FALAISE
Par domcorrieras, le mercredi 23 février 2022 - Poèmes & chansons - lien permanent
Un son de buccins monte
du versant qui s'éboule,
il descend ver la mer
qui frissonne et pour l'accueillir s'ouvre.
Dans la gorge éventée s'enfonce
avec les ombres la parole
que dissout la terre sur les récifs ;
le monde perd la mémoire et peut renaître.
Avec les barques de l'aube
déploie la lumière ses grandes voiles
et trouve place dans le cœur l'espérance.

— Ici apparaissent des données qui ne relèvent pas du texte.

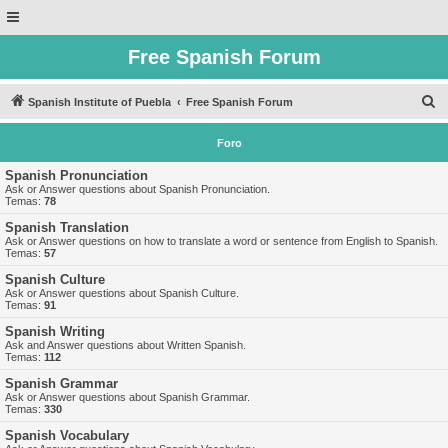
Free Spanish Forum
B
Spanish Institute of Puebla
Free Spanish Forum
u
Foro
s
c
Spanish Pronunciation
Ask or Answer questions about Spanish Pronunciation.
a
Temas:
78
r
Spanish Translation
Ask or Answer questions on how to translate a word or sentence from English to Spanish.
Temas:
57
Spanish Culture
Ask or Answer questions about Spanish Culture.
Temas:
91
Spanish Writing
Ask and Answer questions about Written Spanish.
Temas:
112
Spanish Grammar
Ask or Answer questions about Spanish Grammar.
Temas:
330
Spanish Vocabulary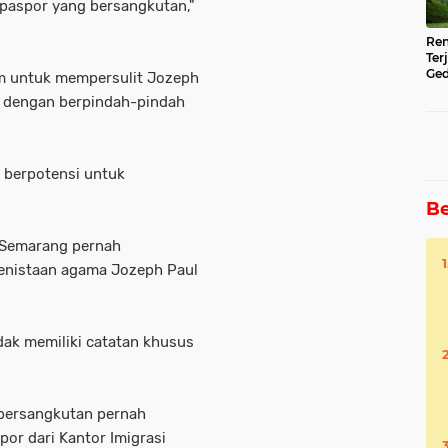
aspor yang bersangkutan,"
Ren
Ter
Ged
im untuk mempersulit Jozeph
Ser
s dengan berpindah-pindah
 berpotensi untuk
Be
I Semarang pernah
enistaan agama Jozeph Paul
dak memiliki catatan khusus
 bersangkutan pernah
r dari Kantor Imigrasi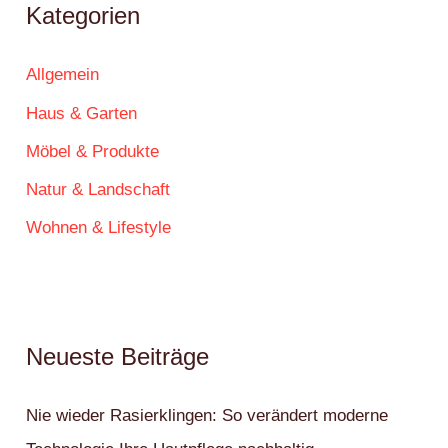
Kategorien
Allgemein
Haus & Garten
Möbel & Produkte
Natur & Landschaft
Wohnen & Lifestyle
Neueste Beiträge
Nie wieder Rasierklingen: So verändert moderne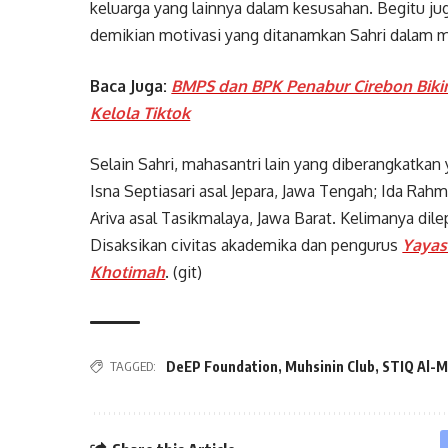
keluarga yang lainnya dalam kesusahan. Begitu jug
demikian motivasi yang ditanamkan Sahri dalam 
Baca Juga:
BMPS dan BPK Penabur Cirebon Bikin
Kelola Tiktok
Selain Sahri, mahasantri lain yang diberangkatkan y
Isna Septiasari asal Jepara, Jawa Tengah; Ida Rah
Ariva asal Tasikmalaya, Jawa Barat. Kelimanya dile
Disaksikan civitas akademika dan pengurus
Yayas
Khotimah
. (git)
DeEP Foundation
,
Muhsinin Club
,
STIQ Al-
TAGGED: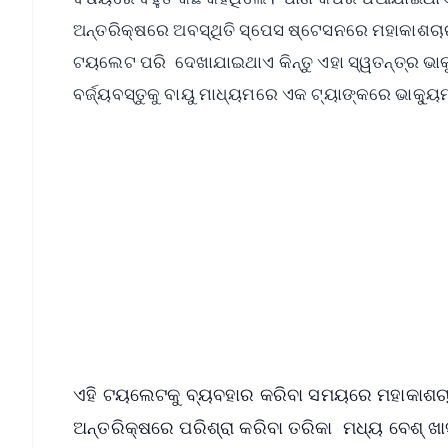
ଅନ୍ତରିକ୍ଷରେ ଅବସ୍ଥିତି ସ୍ପେସ ଷ୍ଟେସନରେ ମହାକାଶଚା
ଟୟଲେଟ ପରି ଦେଖାଯାଇଥାଏ କିନ୍ତୁ ଏହା ସ୍ୱତନ୍ତ୍ର ଭ
ବର୍ଜ୍ୟବସ୍ତୁକୁ ବାୟୁ ମାଧ୍ୟମରେ ଏକ ଟ୍ୟାଙ୍କରେ ଭାକ୍ୟୁ
📱 Get Argus News App
📰 60 Word News
🎬 Argus Podcast
🔔 Free Notification Alerts
Download Free:
Android - Scan QR
i
ଏହି ଟୟଲେଟକୁ ବ୍ୟବହାର କରିବା ସମୟରେ ମହାକାଶଚା
ଅନ୍ତରିକ୍ଷରେ ପରିଶ୍ରା କରିବା ତରିକା ମଧ୍ୟ ବେଶ୍‌ ଖ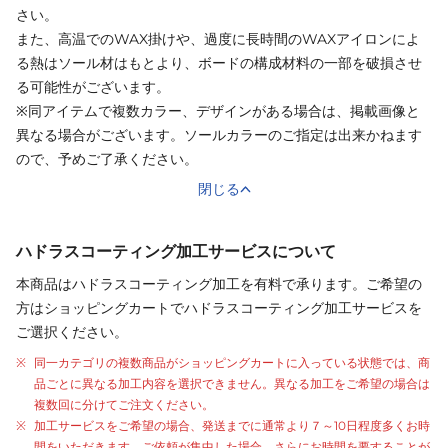
さい。
また、高温でのWAX掛けや、過度に長時間のWAXアイロンによ
る熱はソール材はもとより、ボードの構成材料の一部を破損させ
る可能性がございます。
※同アイテムで複数カラー、デザインがある場合は、掲載画像と
異なる場合がございます。ソールカラーのご指定は出来かねます
ので、予めご了承ください。
閉じる
ハドラスコーティング加工サービスについて
本商品はハドラスコーティング加工を有料で承ります。ご希望の
方はショッピングカートでハドラスコーティング加工サービスを
ご選択ください。
同一カテゴリの複数商品がショッピングカートに入っている状態では、商
品ごとに異なる加工内容を選択できません。異なる加工をご希望の場合は
複数回に分けてご注文ください。
加工サービスをご希望の場合、発送までに通常より
７～10日程度
多くお時
間をいただきます。ご依頼が集中した場合、さらにお時間を要することが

Mais le matin s'en et allé,
la clarté fuit et se rassemble
sur les hauteurs et les feuillages,
tout est plus ramassé, plus proche,
comme vu au travers d'un chas ;
désormais la fin est certaine
et si même le vent se tait
on entend la lime qui scie
assidûment la chaîne qui nous lie.
Comme un éboulis musical
s'éloigne le son, il dévale.
Avec lui se dispersent les voix
réunies aux volutes
arides des crevasses ;
le gémissement des pentes,
entre les vignes que l'entrelacs
des racines enserre.
La falaise n'a plus de sentes,
les mains s'agrippet aux branches
des pins nains ; puis tremble
et décroît la lueur du jour ;
un ordre descend qui dégage
de leurs limites
les choses qui ne demandent
qu'à durer désormais, à persister,
avec tout leur content de labeurs infini ;
un écroulement de pierraille qui du ciel
s'abîme sur les rives…
Dans le soir qui s'étend à peine, arrive
un hurlement de cor, il se disloque.